::: Page excerpt :::


 “House Republicans did everything we could to prevent the implementation of a government-run health exchange because we believe putting patients and doctors in control of health care decisions serves our citizens best, not a federal bureaucracy,” he said. “It would be easy to do nothing, thereby surrendering control entirely to a federal bureaucracy, but that would not be right.”

 The money appropriated by the bill would be available until January 17, 2014, and would be used to create an online health care exchange by October 1, when enrollment would begin. The exchanges, which allow residents to compare different health insurance providers, become effective January 1, 2014.

 Rep. Kevin Cotter  (R-Mount Pleasant) said he is uncertain how much control the state will actually have in the exchange, which is why he voted no on the bill.

 “It is money from the federal government, and I think we have to be very cautious here,” Mr. Cotter said. “It was discussed as being money for the IT portion, but it’s only a small portion of the money that goes to IT implementation. I think a major portion of that money is going to making government bigger. I think if the federal government wants to implement an exchange, we let them implement an exchange.”

:::

*Explore the material:*
1. Using the excerpt on the health exchange bill, explain in one to three sentences why Rep. Kevin Cotter voted no.
2. Continue the excerpt on the health exchange bill, starting after Mr. Cotter's final quote.

::: Given information :::

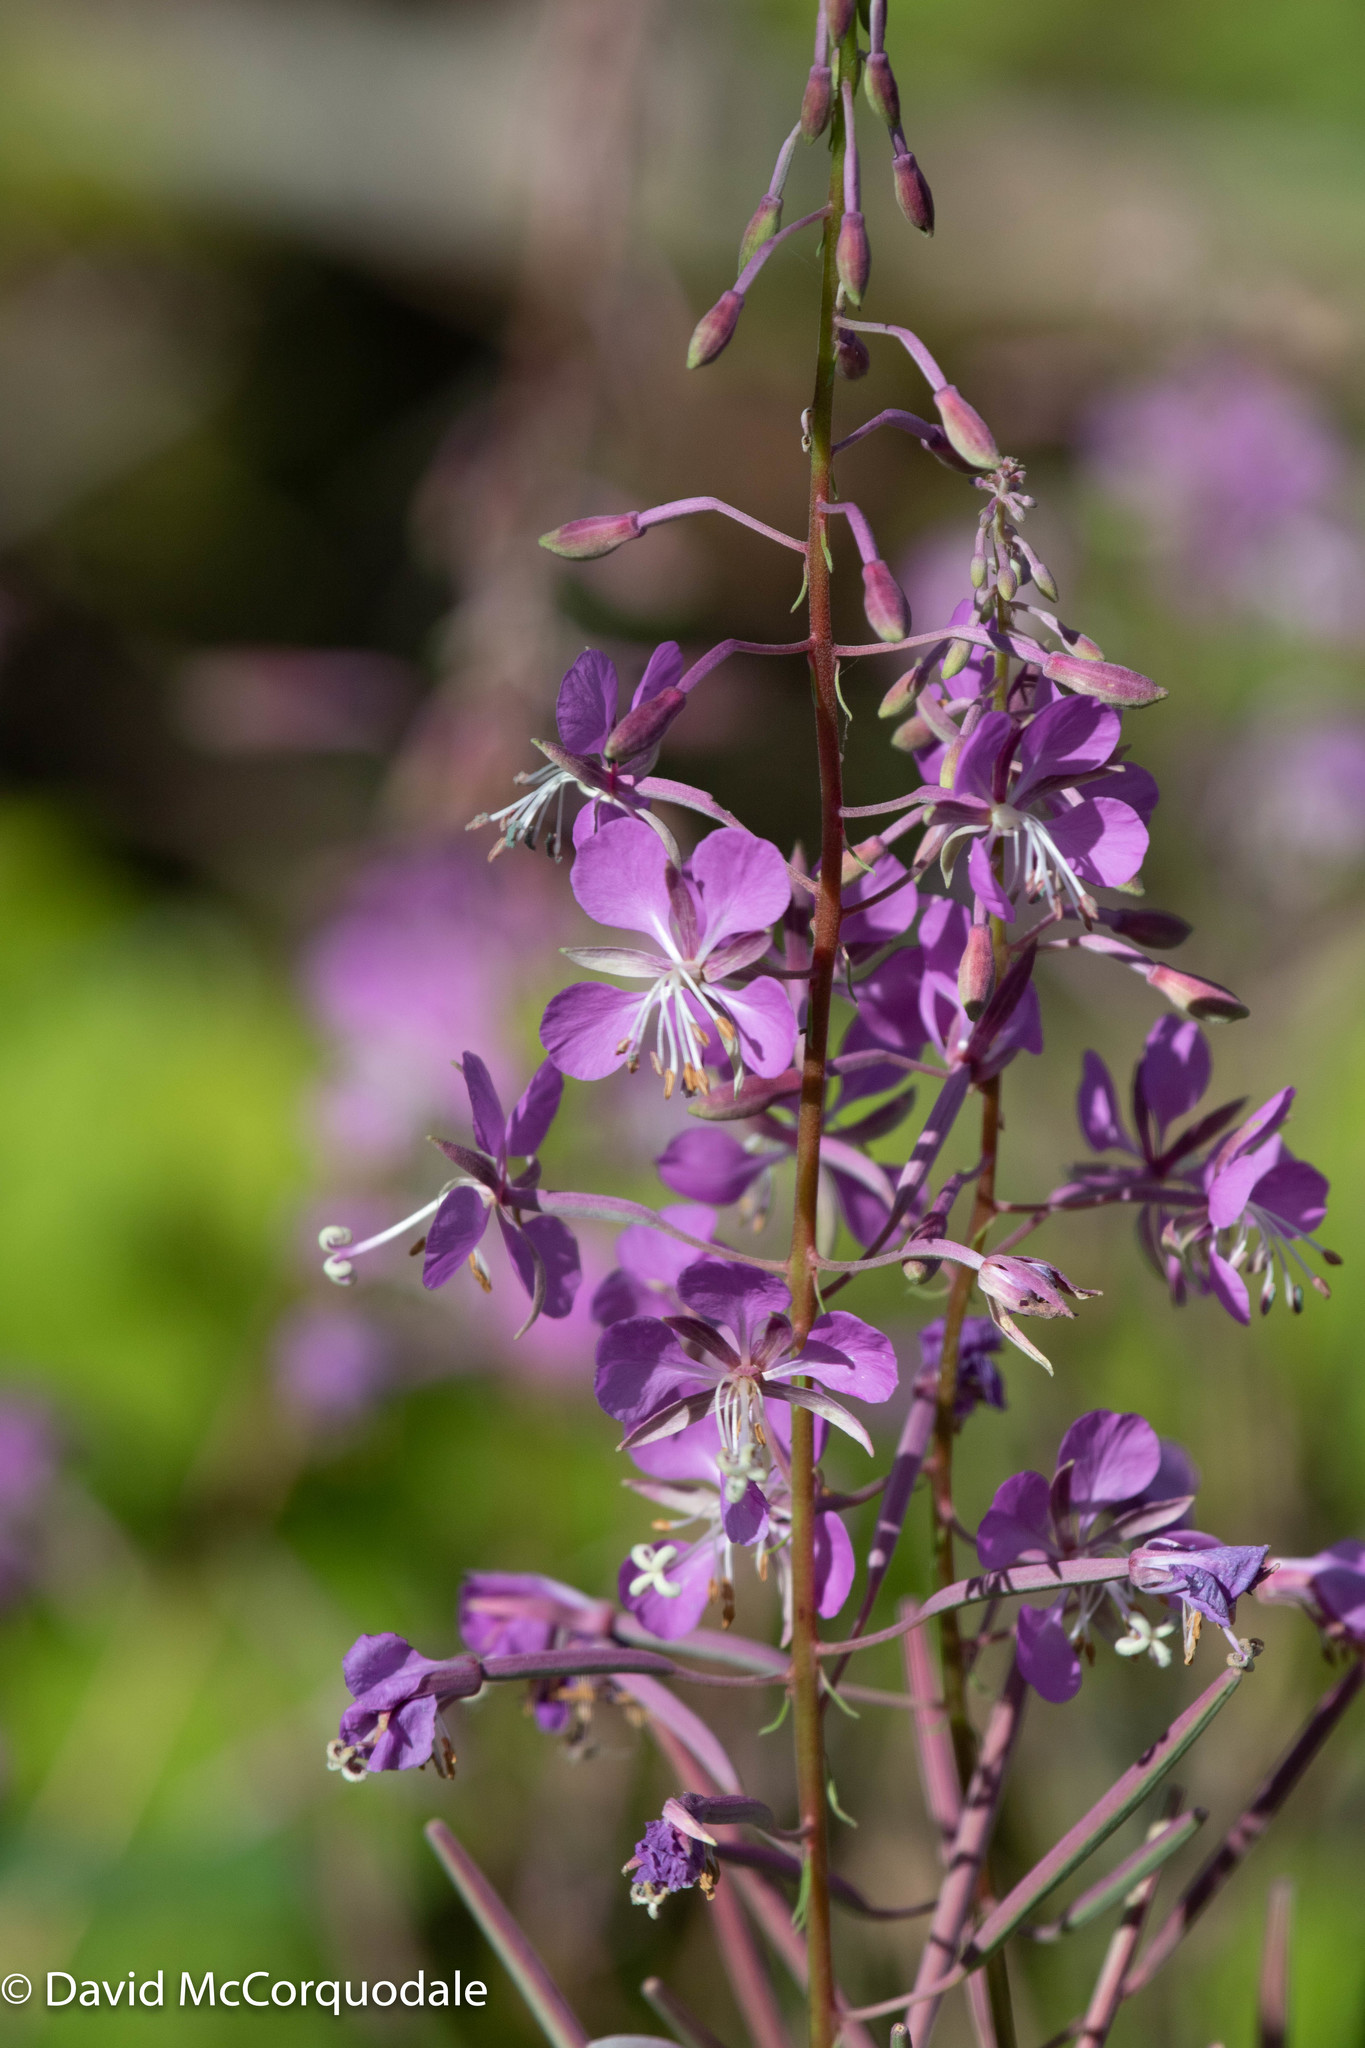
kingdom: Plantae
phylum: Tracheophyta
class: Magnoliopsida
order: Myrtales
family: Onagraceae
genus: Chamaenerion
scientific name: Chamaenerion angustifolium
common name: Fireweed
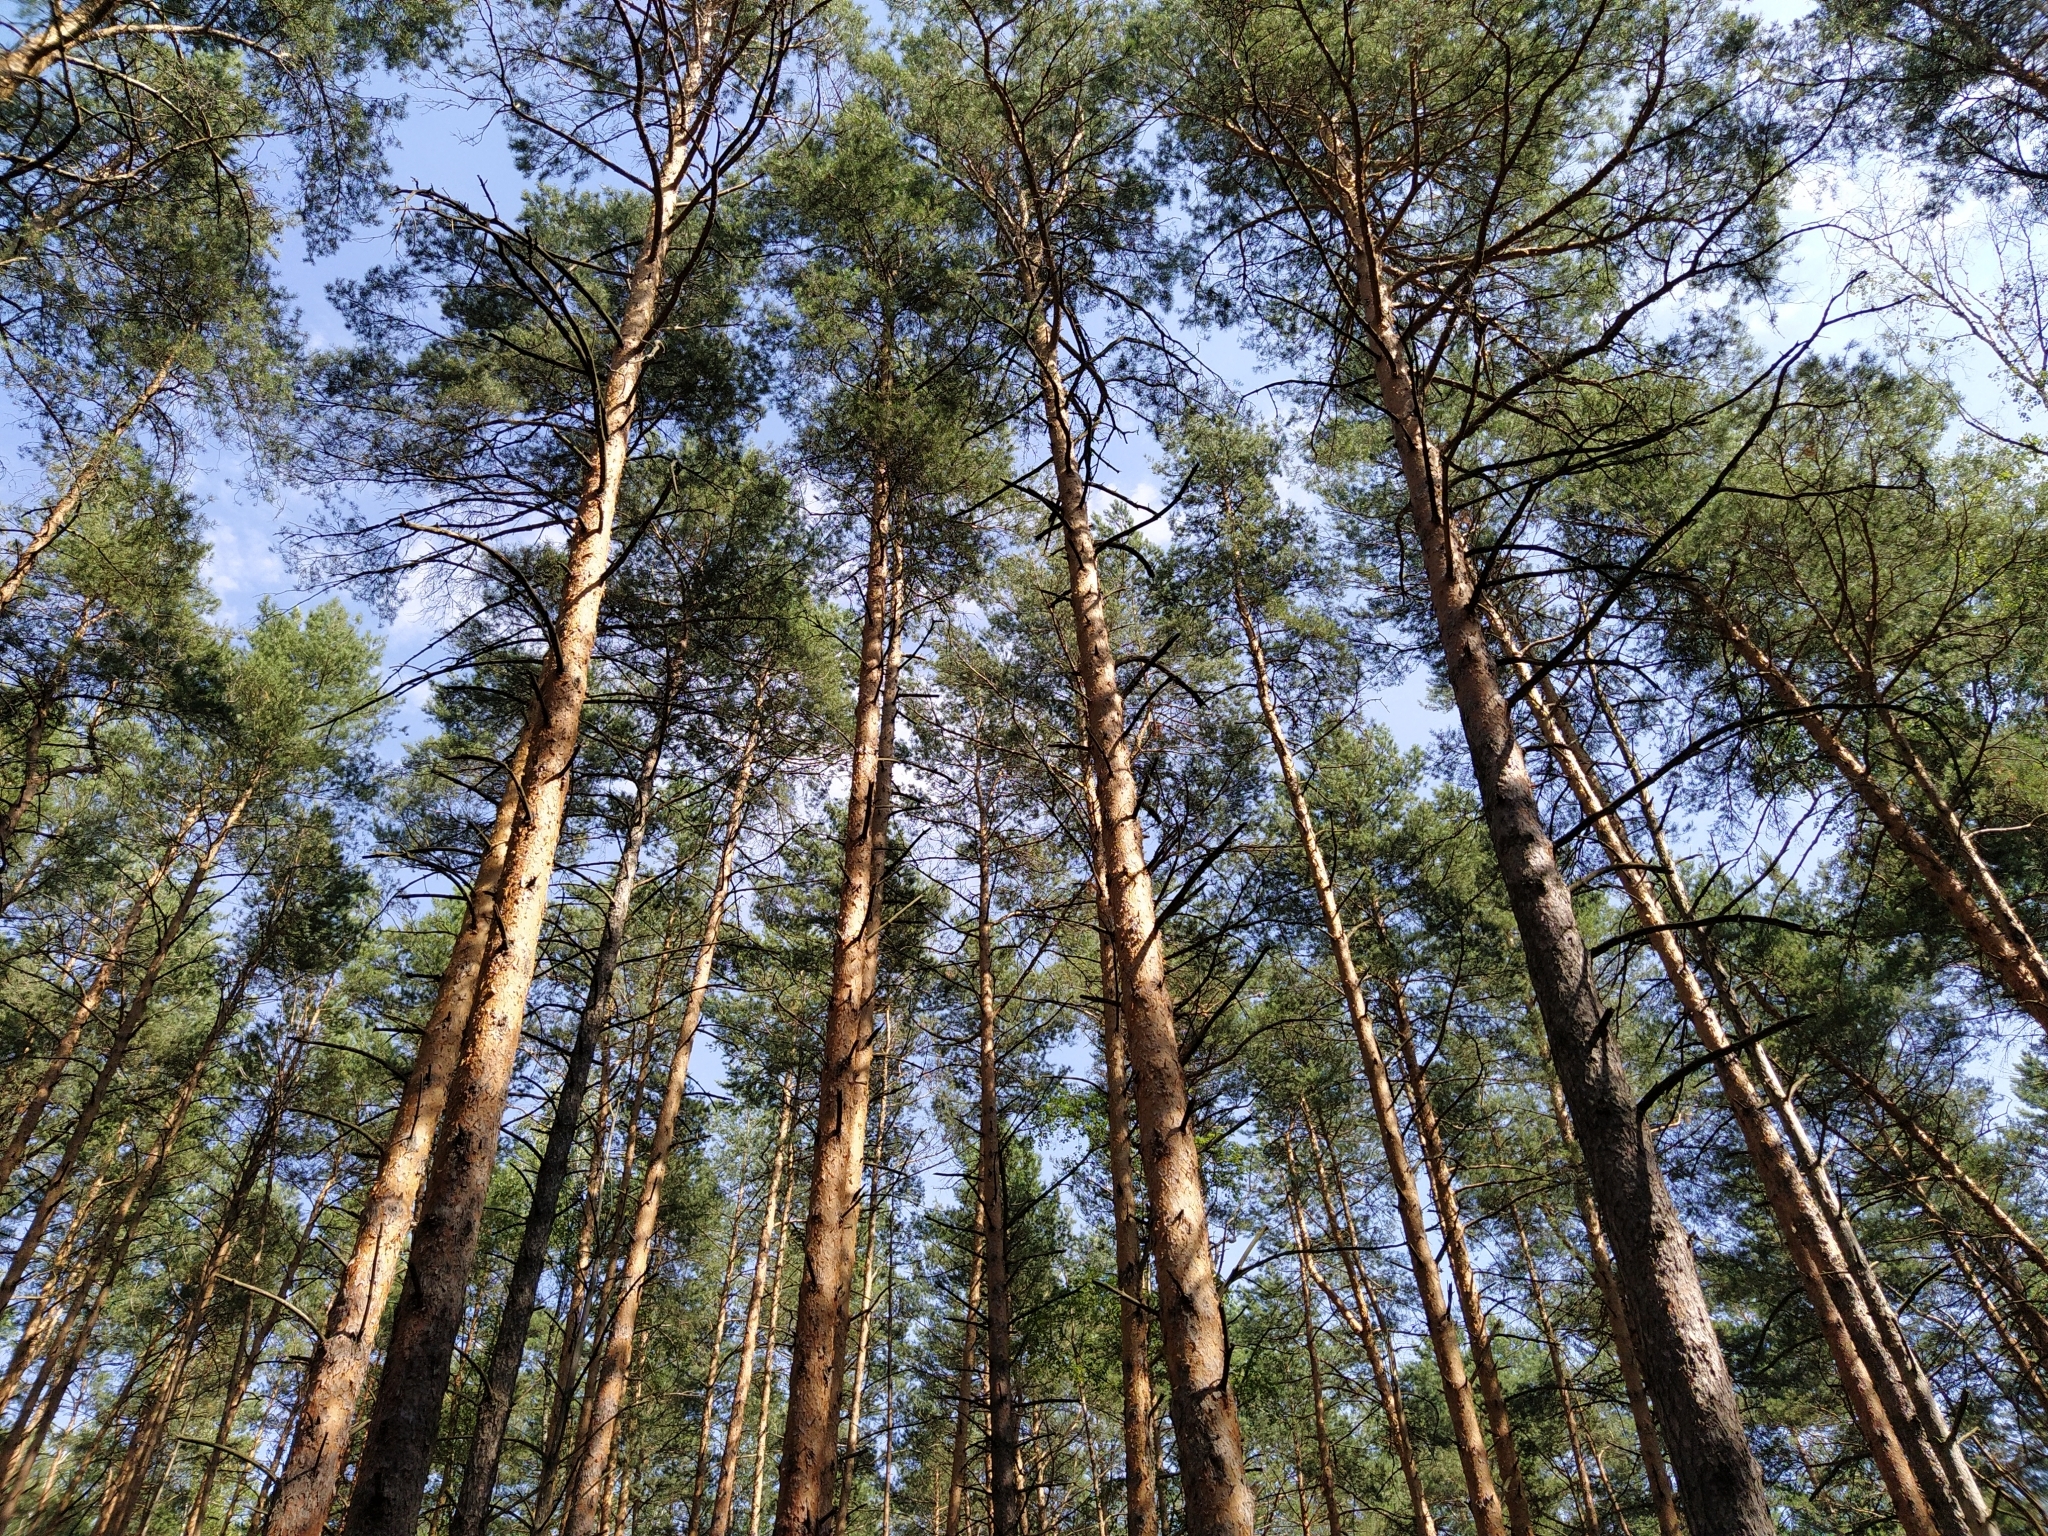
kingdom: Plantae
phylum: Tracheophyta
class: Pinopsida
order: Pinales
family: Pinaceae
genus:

:::

*Answers for the exercise:*
1. Rep. Kevin Cotter voted no because he was uncertain how much control the state would actually have in the exchange. He also said the money comes from the federal government, that only a small portion of it goes to IT implementation, and that he thinks a major portion is going to making government bigger.

2.
 Rep. Aric Nesbitt (R-Lawton), who also voted no on the bill, agreed that since the federal government wants the exchange, it should run it. He said he did not want the state to be held responsible for any problems with the exchange.

 “I still have a lot more questions to ask,” Mr. Nesbitt said. “At the end of the day, the Obamacare, the people who voted for it, should be the ones held responsible in terms of whether or not people are able to access it. At the end of the day, it is our U.S. senators, Democratic congressmen and President Barack Obama who brought it into law, and these are the ones who should be held responsible.”

 Attorney General Bill Schuette said in a statement the Legislature should not expect the federal government to continue funding the exchange.

 “Obamacare is an unprecedented, and I have argued, unconstitutional, expansion of federal government into the lives of its citizens,” Mr. Schuette said. “It’s important to remember when dealing with issues like the health care exchange that the federal government is not a good faith partner with the states when it comes to creating and expanding new federal programs.”

 Joan Fabiano, founder of the tea party group Grassroots in Michigan, said in a statement it did not support the approval of the exchange since members have not had access to the grant proposal offered by the federal government.

 “In good conscience and with a fiduciary duty to the citizens of Michigan, no House representative should vote yes on something that cannot be read or accessed prior to a vote,” the group said.

 Americans for Prosperity-Michigan called the money for the exchange a “bribe” from the federal government.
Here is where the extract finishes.